• Tarefas propostas
(a) Responda com base no texto sobre o direito das mulheres à rua:
(i) Em que curso Vanessa Fogaça Prateano é mestranda?
(ii) Que parcela das agressões contra mulheres no país ocorre no espaço doméstico?
(iii) Como é vista qualquer iniciativa que vise a conscientizar sobre os ataques a mulheres no espaço público e a coibi-los?
(b) Altere o texto sobre o direito das mulheres à rua de "A batalha pelo" a "um espaço privado.", substituindo "rua" por "cidade".
(c) Escreva a continuação do texto sobre o direito das mulheres à rua a partir da última frase apresentada.

• Trecho selecionado
#####
A batalha pelo direito à rua

Vanessa Fogaça Prateano, jornalista, consultora da Comissão de Estudos de Violência de Gênero da OAB/PR e mestranda em Sociologia – Estudos de Gênero pela UFPR, cujo tema de pesquisa é o assédio verbal e sexual vivido pelas mulheres no espaço público

Discorrer sobre a luta das mulheres por mais igualdade e liberdade significa, obrigatoriamente, questionar o que se entende por público e por privado no Brasil – e em qualquer lugar do mundo. Se um dos maiores desafios de feministas, gestores públicos e estudiosos de gênero é fazer com que a violência doméstica seja entendida como um problema de Estado e de direitos humanos, igualmente difícil é trabalhar a noção de que a rua também é espaço da mulher – e de que seu corpo lhe pertence e continua sendo um espaço privado.

O trabalho é árduo. É no espaço doméstico que ocorrem quase 70% das agressões contra mulheres no país, onde ainda se entende que tal “comportamento” é assunto de casal, nada tão grave que mereça a interferência de terceiros. Ao mesmo tempo, quando uma mulher é atacada no espaço público, com palavras e gestos ofensivos, abordagens insistentes e até passadas de mão e “encoxadas”, também se conclui que este é um tema menor, e qualquer iniciativa que vise a conscientizar sobre e a coibir tais atitudes é vista como “exagero”, “radicalismo” ou “a morte do flerte e da conquista”.
#####
• Dados extraídos
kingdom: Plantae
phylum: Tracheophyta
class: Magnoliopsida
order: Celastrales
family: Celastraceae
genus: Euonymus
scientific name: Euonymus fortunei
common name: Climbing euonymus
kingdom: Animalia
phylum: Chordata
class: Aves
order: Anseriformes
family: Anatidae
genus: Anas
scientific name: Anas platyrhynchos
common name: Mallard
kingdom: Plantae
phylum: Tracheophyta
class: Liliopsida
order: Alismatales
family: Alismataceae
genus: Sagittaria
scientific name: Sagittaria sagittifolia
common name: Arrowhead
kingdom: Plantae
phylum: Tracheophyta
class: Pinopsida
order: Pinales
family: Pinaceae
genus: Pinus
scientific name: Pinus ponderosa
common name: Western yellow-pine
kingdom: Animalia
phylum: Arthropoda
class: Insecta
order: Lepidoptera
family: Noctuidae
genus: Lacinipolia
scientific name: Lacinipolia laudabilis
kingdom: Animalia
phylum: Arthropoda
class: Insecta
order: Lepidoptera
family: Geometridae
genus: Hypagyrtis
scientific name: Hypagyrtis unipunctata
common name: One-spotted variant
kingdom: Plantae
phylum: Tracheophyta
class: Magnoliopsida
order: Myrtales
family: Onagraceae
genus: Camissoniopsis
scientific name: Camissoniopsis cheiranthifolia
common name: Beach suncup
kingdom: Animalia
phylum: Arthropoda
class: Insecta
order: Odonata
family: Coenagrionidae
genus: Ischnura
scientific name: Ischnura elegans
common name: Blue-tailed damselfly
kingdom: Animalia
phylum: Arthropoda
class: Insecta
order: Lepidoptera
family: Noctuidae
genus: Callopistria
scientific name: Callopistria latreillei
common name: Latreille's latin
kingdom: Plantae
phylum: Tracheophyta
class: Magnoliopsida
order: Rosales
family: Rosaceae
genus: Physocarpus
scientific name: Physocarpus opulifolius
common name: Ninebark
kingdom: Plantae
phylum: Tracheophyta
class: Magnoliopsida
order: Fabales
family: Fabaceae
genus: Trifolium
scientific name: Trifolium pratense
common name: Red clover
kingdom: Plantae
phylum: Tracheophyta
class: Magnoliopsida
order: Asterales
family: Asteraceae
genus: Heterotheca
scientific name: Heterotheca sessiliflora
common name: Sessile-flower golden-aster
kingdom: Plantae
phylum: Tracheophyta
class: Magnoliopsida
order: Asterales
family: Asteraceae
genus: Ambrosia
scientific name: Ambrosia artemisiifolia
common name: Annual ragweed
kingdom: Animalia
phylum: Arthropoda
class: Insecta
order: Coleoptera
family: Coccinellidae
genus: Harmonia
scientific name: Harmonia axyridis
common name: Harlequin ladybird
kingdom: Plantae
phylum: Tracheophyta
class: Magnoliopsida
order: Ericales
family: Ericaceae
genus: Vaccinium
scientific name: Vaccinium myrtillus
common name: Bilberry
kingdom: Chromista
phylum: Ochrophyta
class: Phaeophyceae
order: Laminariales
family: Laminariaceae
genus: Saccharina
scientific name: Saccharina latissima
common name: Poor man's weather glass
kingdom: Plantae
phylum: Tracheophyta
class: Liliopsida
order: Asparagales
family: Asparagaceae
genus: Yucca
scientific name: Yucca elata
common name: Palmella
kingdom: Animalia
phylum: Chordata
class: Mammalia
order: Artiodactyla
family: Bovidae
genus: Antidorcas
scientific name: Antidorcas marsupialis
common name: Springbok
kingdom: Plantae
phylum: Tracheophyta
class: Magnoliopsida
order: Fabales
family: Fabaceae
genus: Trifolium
#####
• Respostas dos exercícios
(a)
(i) Em Sociologia – Estudos de Gênero, pela UFPR.
(ii) Quase 70%.
(iii) Como "exagero", "radicalismo" ou "a morte do flerte e da conquista".

(b)
A batalha pelo direito à cidade

Vanessa Fogaça Prateano, jornalista, consultora da Comissão de Estudos de Violência de Gênero da OAB/PR e mestranda em Sociologia – Estudos de Gênero pela UFPR, cujo tema de pesquisa é o assédio verbal e sexual vivido pelas mulheres no espaço público

Discorrer sobre a luta das mulheres por mais igualdade e liberdade significa, obrigatoriamente, questionar o que se entende por público e por privado no Brasil – e em qualquer lugar do mundo. Se um dos maiores desafios de feministas, gestores públicos e estudiosos de gênero é fazer com que a violência doméstica seja entendida como um problema de Estado e de direitos humanos, igualmente difícil é trabalhar a noção de que a cidade também é espaço da mulher – e de que seu corpo lhe pertence e continua sendo um espaço privado.

(c)
Os dados, porém, são preocupantes. De acordo com pesquisa da Secretaria de Políticas para as Mulheres do governo federal, 37% das brasileiras já foram atacadas em vias públicas – 29% delas por estranhos. No entanto, ainda não há campanha que busque chamar a atenção para o fato, visto como natural e imutável – algo como “mulheres são assediadas na rua, sempre foi assim e sempre será. Àquelas que não desejam passar por tal situação, recomenda-se que fiquem em casa”.

O fato é que quando homens se dirigem a mulheres sem receberem consentimento para tanto, quando as tocam sem permissão, gritam-lhes palavras obscenas, mesmo com testemunhas ao redor, e quando a sociedade se recusa a tratar tais atos como violações graves, um recado muito claro é passado a essas mulheres: a de que elas não pertencem ao espaço público. E de que, se quiserem ficar em segurança, é melhor que retornem ao lar e aos afazeres domésticos – onde não serão atacadas por estranhos, pelo menos. Percebe-se aqui o quanto a violência de gênero é naturalizada. Em casa, pouco se pode fazer contra a agressão de cônjuges e parentes. Na rua, contra a cometida por estranhos, tampouco.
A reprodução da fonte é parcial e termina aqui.